Entre los nuevos diseños de naves, destacan modelos más versátiles como las nanocápsulas (tamaño entre 100 y 500 nm) que tienen un fármaco inmerso en un núcleo (de tamaño variable) rodeado por una membrana polimérica de diferente espesor y permeabilidad. Entre estas se encuentran las nanopartículas inorgánicas (2 a 100 nanómetros) que funcionan como cargueros espaciales con poros y que utilizan materiales como el carbono, oro, plata, níquel y sílice. Son bodegas ideales para almacenar fármacos y su superficie puede decorarse con ligandos que actúan como un GPS molecular, asegurando que el cargamento llegue exactamente al lugar deseado.
Por ejemplo, las nanopartículas de oro son estructuras estables e inertes, capaces de navegar sin ser detectadas por los radares del sistema inmune. Su tamaño determina su éxito: las más pequeñas, menores a 10 nanómetros, pueden cruzar exclusivamente los cerebros sanos, mientras que las de hasta 100 nanómetros también penetran en cerebros dañados por infartos, tumores o epilepsia, ya que presentan fisuras en la barrera hematoencefálica. Además, estas cápsulas doradas pueden ser rastreadas mediante tomografía computarizada, como si tuvieran un sistema de localización incorporado. De manera similar, las nanopartículas de óxido de hierro tienen propiedades magnéticas que permiten guiarlas y controlarlas a distancia, como naves con propulsión magnética que se dirigen hacia el sitio correcto dentro del cerebro. Otro ejemplo interesante, son las nanopartículas de carbono, las cuales forman nanotubos de grafeno, un material muy delgado, con el grosor de un solo átomo de carbono, pero muy duro, más que el acero; además, flexible y ligero, por lo que son naves pequeñas, veloces, estables y resistentes capaces de atravesar la barrera cerebral mediante difusión pasiva.

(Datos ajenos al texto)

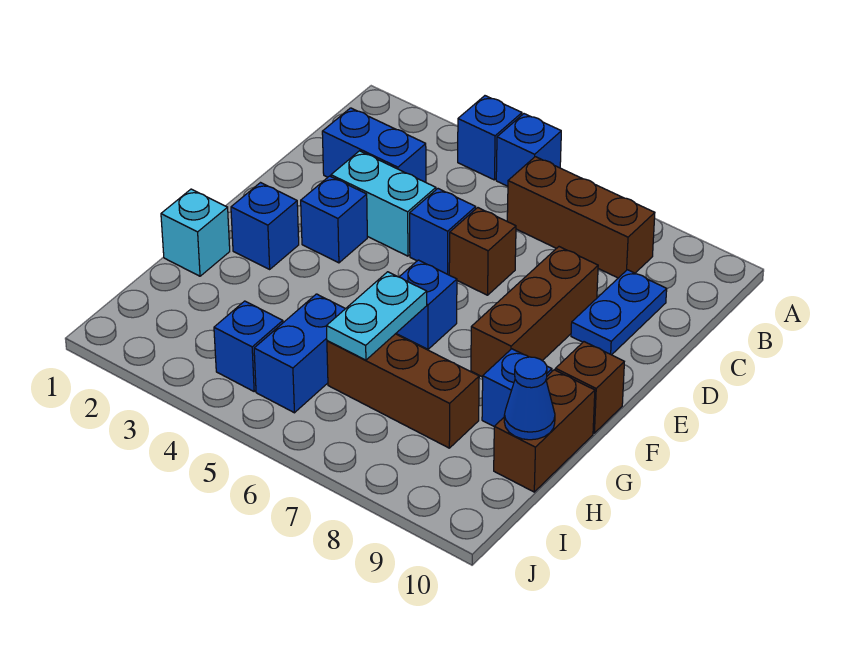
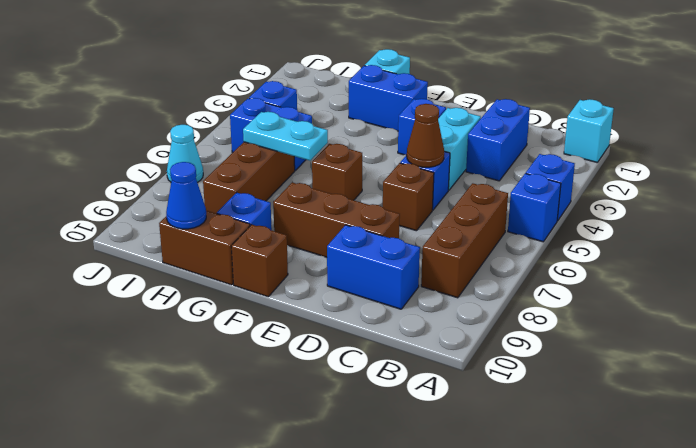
none -> cyan brick A1 level 1
blue plate C9:D9 level 1 -> blue brick C9:D9 level 1
none -> brown cone D5 level 2
blue brick F2 level 1 -> blue brick F2:G2 level 1
blue brick F6 level 1 -> brown brick F6 level 1
none -> cyan cone J7 level 1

Por otro lado, existen naves más sofisticadas denominadas biomiméticas, y que fueron diseñadas para camuflarse. Estas partículas se recubren con membranas de células reales, como las de los eritrocitos o neutrófilos, lo que les permite pasar desapercibidas por el sistema inmunológico y navegar con gran precisión hacia sitios de inflamación o daño cerebral. También existen naves “vivientes”, es decir, células circulantes como glóbulos rojos, plaquetas o células madre, que funcionan como cápsulas naturales para transportar fármacos. Estas son biodegradables pero resistentes, con capacidad para mantener sus cargas por largos periodos, aunque el desafío es evitar que se rompan en el camino y liberen prematuramente su contenido.
Estos ejemplos, nos remarcan que al igual que en la exploración espacial, el diseño de nanonaves que viajen por la circulación sanguínea requiere creatividad, precisión y pruebas constantes. Porque cada patología cerebral precisa de un fármaco cuyas propiedades fisicoquímicas representan un nuevo reto tecnológico, y por lo tanto, requiere de un transporte especial que la dirija al cerebro en el momento y a la concentración adecuada. Como cada tipo de nanopartícula tiene sus ventajas y limitaciones, el uso de nanomateriales tiene un enorme potencial para superar barreras biológicas y llevar terapias directamente al cerebro. Es así, que el trabajo conjunto entre investigadores de nanomateriales y biomédicos librarán las barreras de un viaje fantástico.